Role: The Gatekeeper
For project leaders: Enable secure development without slowing your team down.
Security has a bad reputation for slowing teams down. Sometimes that’s deserved. We call it security theater. This deep dive on the Gatekeeper role is about using your power to make room for security that matters and cut the bullshit.
Who is the Gatekeeper?
The Gatekeeper is one of six roles within the AppSec Ownership Model and refers to:
The person who sets product direction and protects the team’s ability to execute.
This includes:
Project leaders
Product owners
Scrum masters
This is of course not an exhaustive list. Anyway, within the model, they are all grouped together because from an AppSec point of view, their task is to ensure the product gets developed. This can naturally create conflict with security requirements and that’s expected. The Gatekeeper should be critical and observant if those requirements actually improve the overall security of their product or if they just slow down their team without meaningful impact.
What AppSec domains does the Gatekeeper own?

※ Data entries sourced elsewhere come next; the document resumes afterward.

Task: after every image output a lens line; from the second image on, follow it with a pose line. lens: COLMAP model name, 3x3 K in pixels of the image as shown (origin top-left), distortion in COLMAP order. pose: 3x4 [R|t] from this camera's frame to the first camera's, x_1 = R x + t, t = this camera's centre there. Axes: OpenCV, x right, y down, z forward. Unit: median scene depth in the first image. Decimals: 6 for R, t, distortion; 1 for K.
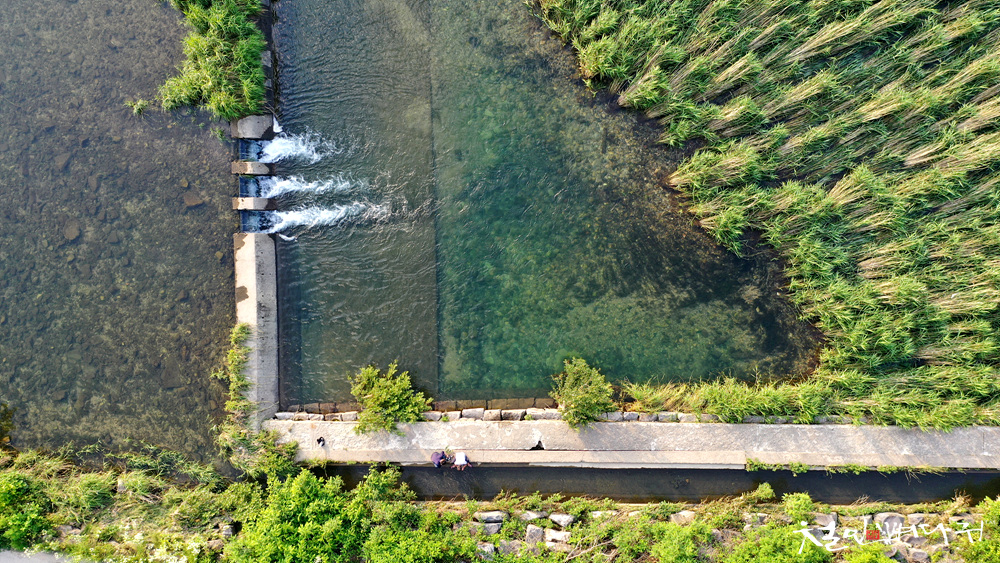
lens RADIAL K [[787.1, 0, 500.2], [0, 787.1, 282.0], [0, 0, 1]] dist [-0.004890, -0.003794]
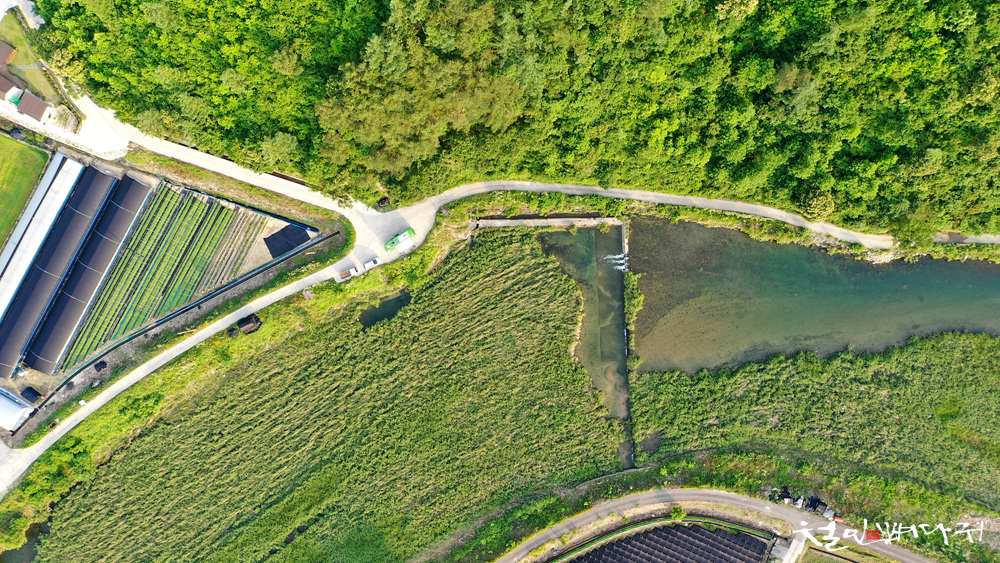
lens RADIAL K [[787.1, 0, 500.2], [0, 787.1, 284.1], [0, 0, 1]] dist [-0.004890, -0.003794]
pose [[-0.997222, 0.019208, 0.071963, 0.245771], [-0.018355, -0.999753, 0.012500, -0.378556], [0.072186, 0.011145, 0.997329, -5.519394]]
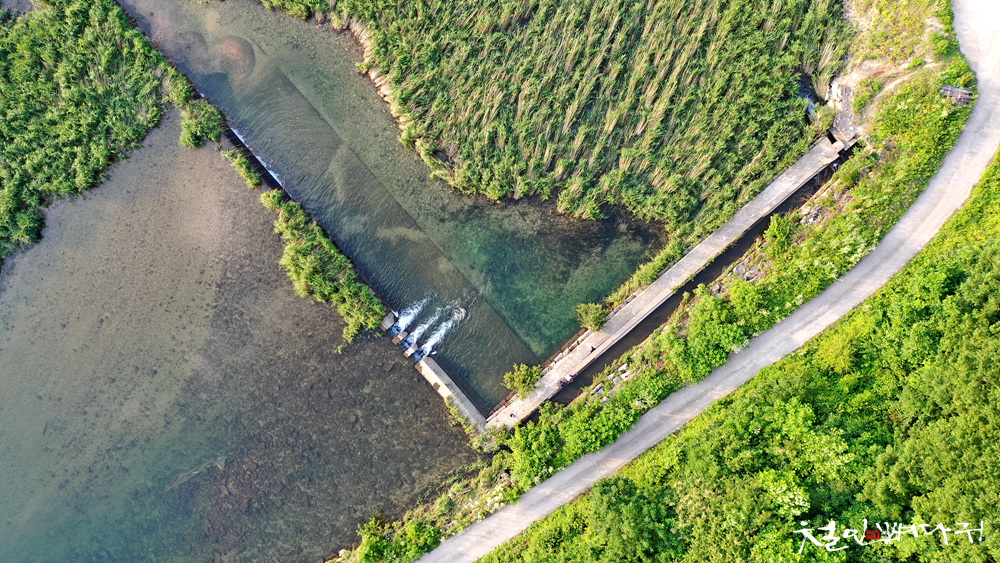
lens RADIAL K [[787.1, 0, 498.6], [0, 787.1, 284.1], [0, 0, 1]] dist [-0.004890, -0.003794]
pose [[0.762378, -0.646969, 0.014555, -0.062222], [0.647065, 0.761780, -0.031603, -0.019461], [0.009359, 0.033511, 0.999395, -1.117460]]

As the Gatekeeper, you need to focus on only one AppSec domain:
Vulnerability Management | Prioritize remediation of vulnerabilities while balancing other demands.
Vulnerability remediation, bug fixes, or new feature requests? All of them need time and focus from your team to improve the product. As the Gatekeeper, it’s your job to make sure priorities are chosen well. As with bugs, some vulnerabilities might be something you can ignore while others need immediate attention. You are not expected to do the assessment and decide, which vulnerabilities need to get fixed on your own. There should be standards, rules, and tools in place to support you. Anyway, finding the right balance between bug fixes, remediation and feature requests is your game.

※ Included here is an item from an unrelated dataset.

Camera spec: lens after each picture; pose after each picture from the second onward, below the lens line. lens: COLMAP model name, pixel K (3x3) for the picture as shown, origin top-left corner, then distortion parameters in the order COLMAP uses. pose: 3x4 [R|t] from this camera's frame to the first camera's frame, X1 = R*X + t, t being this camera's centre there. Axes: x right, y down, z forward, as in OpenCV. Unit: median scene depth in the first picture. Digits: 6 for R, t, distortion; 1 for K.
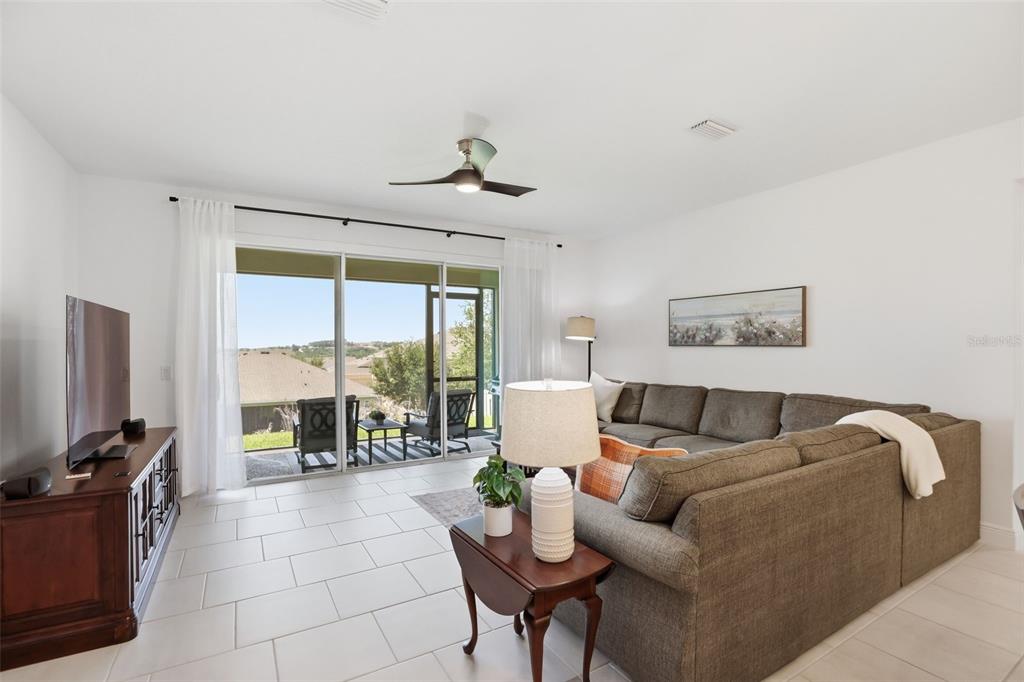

What AppSec domains does the Gatekeeper support?
If you cut security work entirely, you can sabotage the effectiveness of the AppSec initiative. Killing security theater is good. Killing useful security work isn’t.
Your team needs time and resources to handle their security duties in a meaningful way. Therefore they need you to actively support them in their domains:
Secure Design & Secure Coding | Provide time and space for secure design and coding activities.
Listen to your team when they initiate security-related activities. When they need to talk about design instead of jumping right into implementation, this will benefit your product and save time in the long run. Trust them.
Incident Readiness | Coordinate delivery-side impact and communication.
In addition, you play an important role when incidents hit, as you are the one who can see the impact on your timelines and communicate accordingly with impacted stakeholders.
Now that you see the bigger picture, let’s make accountability explicit.
What is the Gatekeeper accountable for?
Here’s how you ensure meaningful security takes place in your project:
Ensuring that security requirements are clearly defined for every delivery.
Ensuring that security-related tasks are properly included in planning and delivery.
Prioritizing vulnerability remediation against feature and bug requests.
Making security trade-offs visible and discussing them openly.
Escalating when security is deprioritized without conscious risk acceptance.
Supporting incident coordination and communication if the situation affects delivery or customers.
What is the Gatekeeper NOT accountable for?
You don’t need to become the security expert. Vulnerabilities should be pre-assessed or at least you should have rules and standards at hand that help you sort quickly through them without guessing risk.
Here’s what you are not accountable for:
Defining detailed security requirements or implementation details.
Deciding on technical severity or exploitability of findings.
Defining risk based standards or deadlines for vulnerability remediation prioritization.
That information should be presented by either your development team or the AppSec team. If it’s missing, ask for it.
Who does the Gatekeeper escalate to?
If you struggle to decide whether certain security activities are meaningful or if certain vulnerabilities should be remediated in the next delivery period, you have two roles to support your decision-making.
Advocate (e.g., security champions) | For technical input, missing context, or when support is needed to understand the impact of a security issue.
For the small details, security champions are the perfect partner to discuss details with. They are developers with security expertise and can help you decide on a day to day basis. If your company doesn’t run a security champions program, just ask experienced developers. You likely know best who might be able to answer your questions.
Owner (e.g., AppSec lead) | For unclear security priorities, accepting known risk or when security work falls short due to delivery deadlines.
The second point of contact is your AppSec lead or team. When general guidance or tools are missing and you think you need structural level support, the Owner is the right person to contact. If there is no dedicated owner yet, escalate it to your management, as they implicitly own what is not explicitly delegated.
If at a certain point security requirements and delivery requirements can not be balanced properly, you may need to escalate and let this decision be made on a higher level. You can escalate jointly with the AppSec lead to the executive leadership in case the risk acceptance needs to be approved. Anyway, remember that all accepted risks must be documented, made visible to all stakeholders, and scheduled for remediation.
The Gatekeeper is one of six roles within the AppSec Ownership Model, which defines clear accountability for everyone involved in developing secure software.